**WORK TO BE COMPLETED:** State only the number of lines below where the word "CROSS" is found.

**SUPPLIED DATA:**
____________

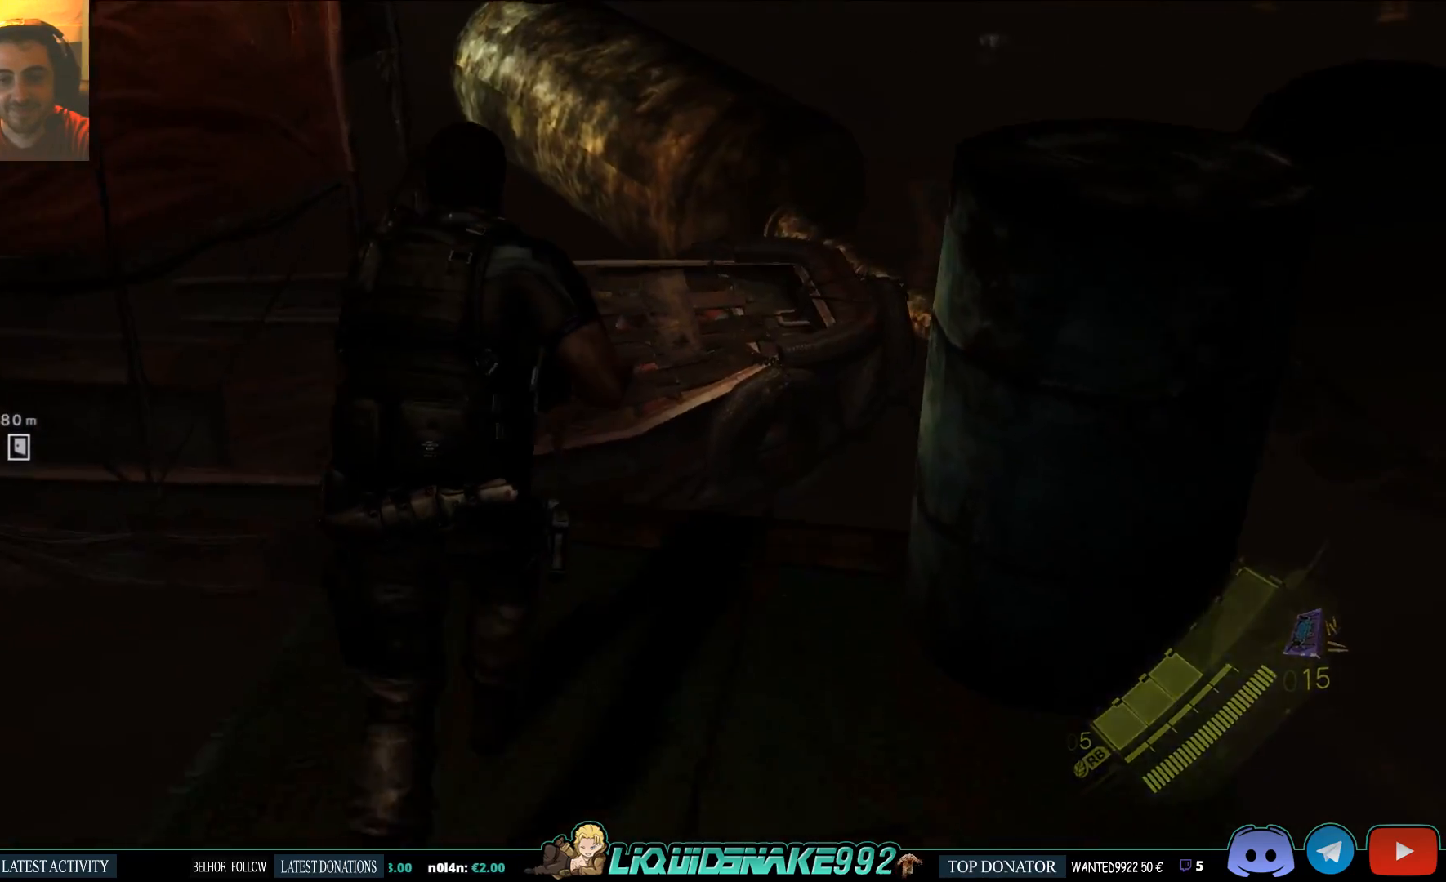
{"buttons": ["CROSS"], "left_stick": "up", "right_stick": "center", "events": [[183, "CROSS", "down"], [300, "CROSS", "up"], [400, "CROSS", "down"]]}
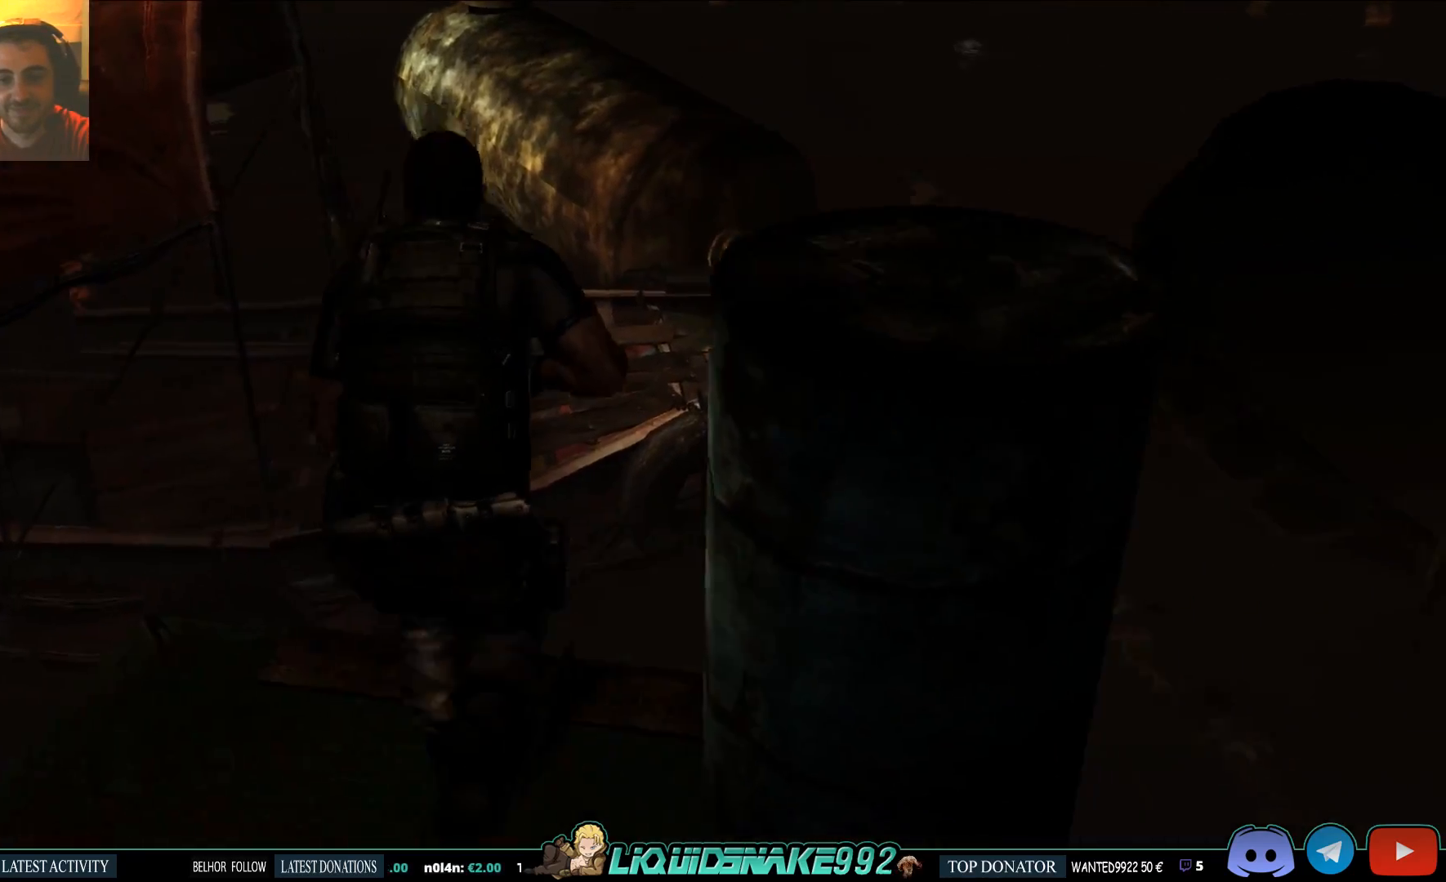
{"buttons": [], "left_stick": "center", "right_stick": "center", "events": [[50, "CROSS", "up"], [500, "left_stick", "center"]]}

____________

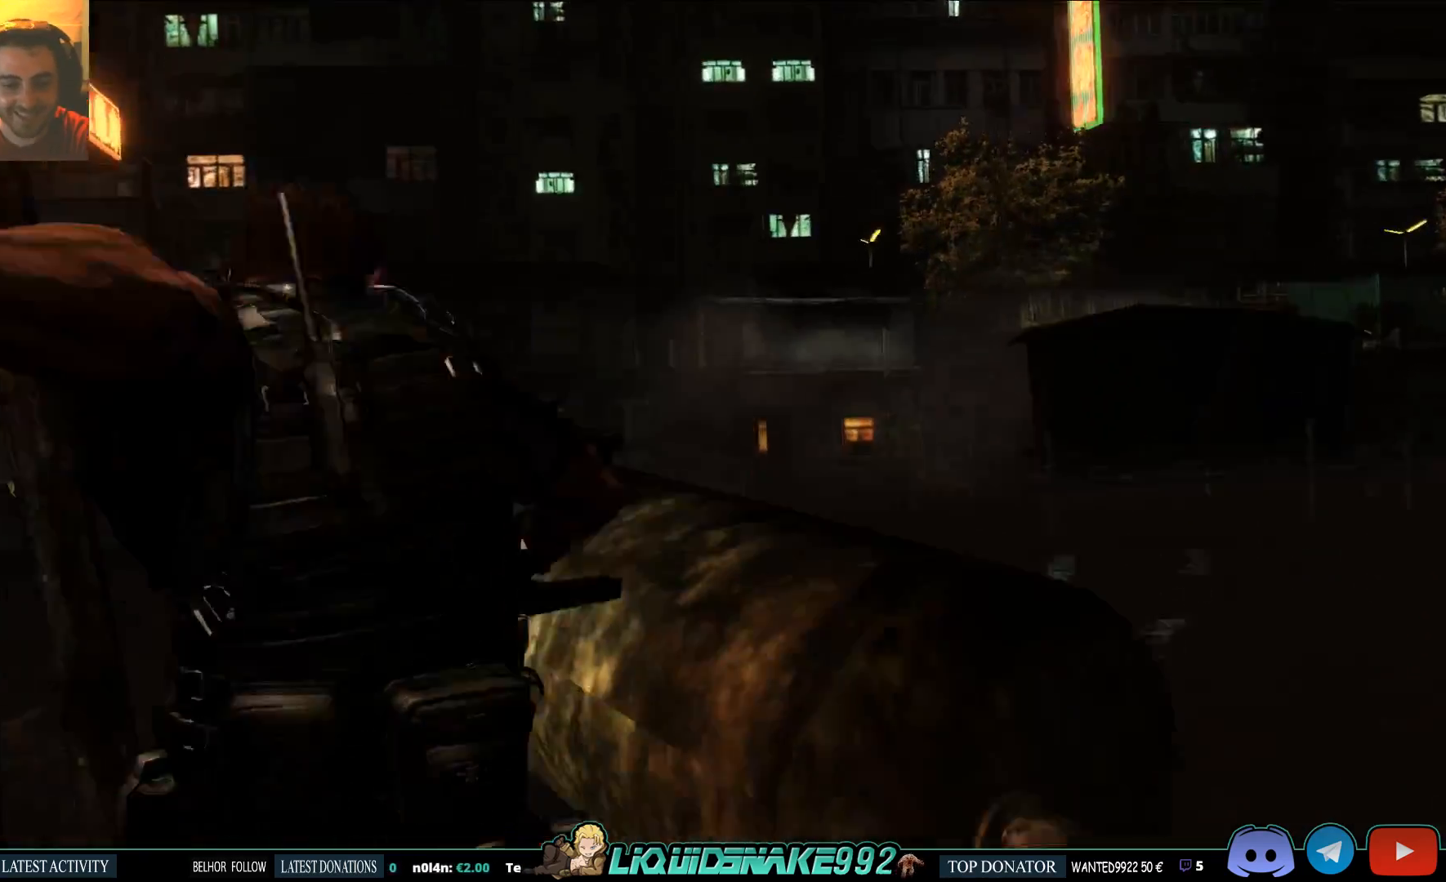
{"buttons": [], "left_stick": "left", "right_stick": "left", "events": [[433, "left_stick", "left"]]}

____________

**REPLY:** 2